═══ Text

How to Remove the Periodic Oscillations from a Signal

The task that I have is to remove the annual and semiannual oscillation from a set of temperature measurements, taken over several years, by means of least squares method.

I found the method described here and since I have to wait for my colleague to first make some analysis on the data and pass them on to me, I decided to make a test run in Matlab, using a signal with two simple sine and cosine functions and random noise.

══════

Exercise instructions:
#1 Transcribe the passage of the post on removing periodic oscillations from a signal that opens with the words containing "The task that" and closes with "and random noise.".
#2 In the post on removing periodic oscillations from a signal, what did the Matlab test signal consist of?

═══ Supplied data

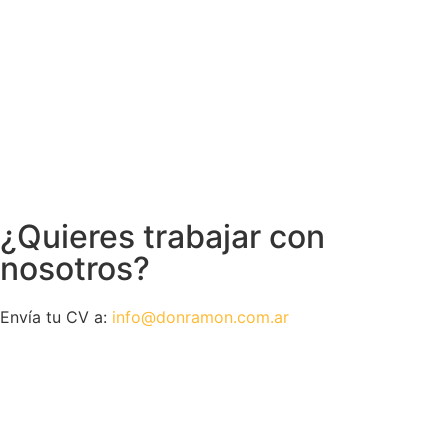
¿Quieres trabajar con
nosotros?
Envía tu CV a:
info@donramon.com.ar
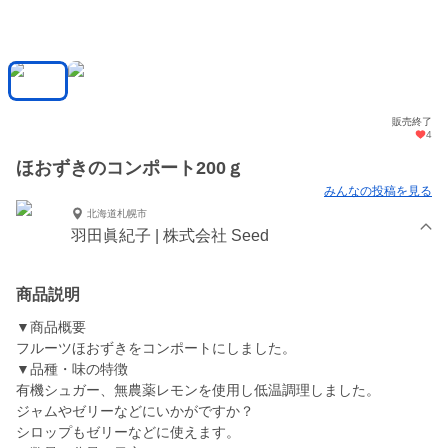
販売終了
4
ほおずきのコンポート200ｇ
みんなの投稿を見る
北海道札幌市
羽田眞紀子 | 株式会社 Seed
商品説明
▼商品概要
フルーツほおずきをコンポートにしました。
▼品種・味の特徴
有機シュガー、無農薬レモンを使用し低温調理しました。
ジャムやゼリーなどにいかがですか？
シロップもゼリーなどに使えます。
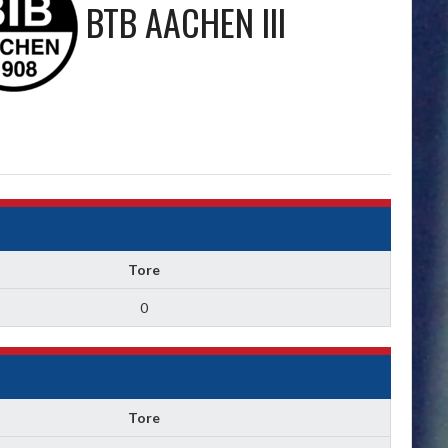
BTB AACHEN III
Tore
0
Tore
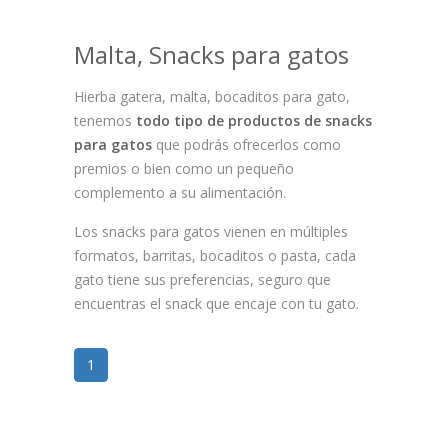
Malta, Snacks para gatos
Hierba gatera, malta, bocaditos para gato,
tenemos
todo tipo de productos de snacks
para gatos
que podrás ofrecerlos como
premios o bien como un pequeño
complemento a su alimentación.
Los snacks para gatos vienen en múltiples
formatos, barritas, bocaditos o pasta, cada
gato tiene sus preferencias, seguro que
encuentras el snack que encaje con tu gato.
1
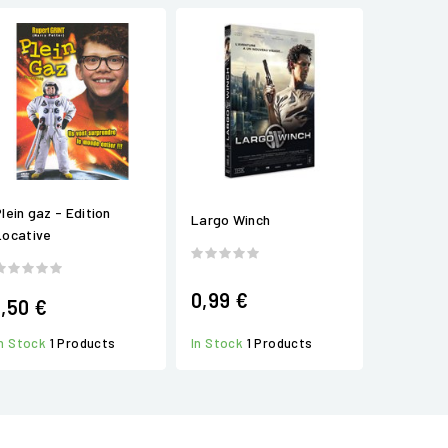
Plein gaz - Edition
Largo Winch
Locative
0,99 €
1,50 €
In Stock
1 Products
In Stock
1 Products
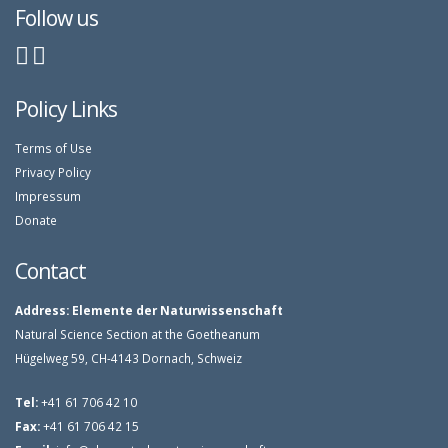
Follow us
Policy Links
Terms of Use
Privacy Policy
Impressum
Donate
Contact
Address:
Elemente der Naturwissenschaft
Natural Science Section at the Goetheanum
Hügelweg 59, CH-4143 Dornach, Schweiz
Tel:
+41 61 706 42 10
Fax:
+41 61 706 42 15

══════

Answers by task:
#1
The task that I have is to remove the annual and semiannual oscillation from a set of temperature measurements, taken over several years, by means of least squares method.

I found the method described here and since I have to wait for my colleague to first make some analysis on the data and pass them on to me, I decided to make a test run in Matlab, using a signal with two simple sine and cosine functions and random noise.

#2 Two simple sine and cosine functions and random noise.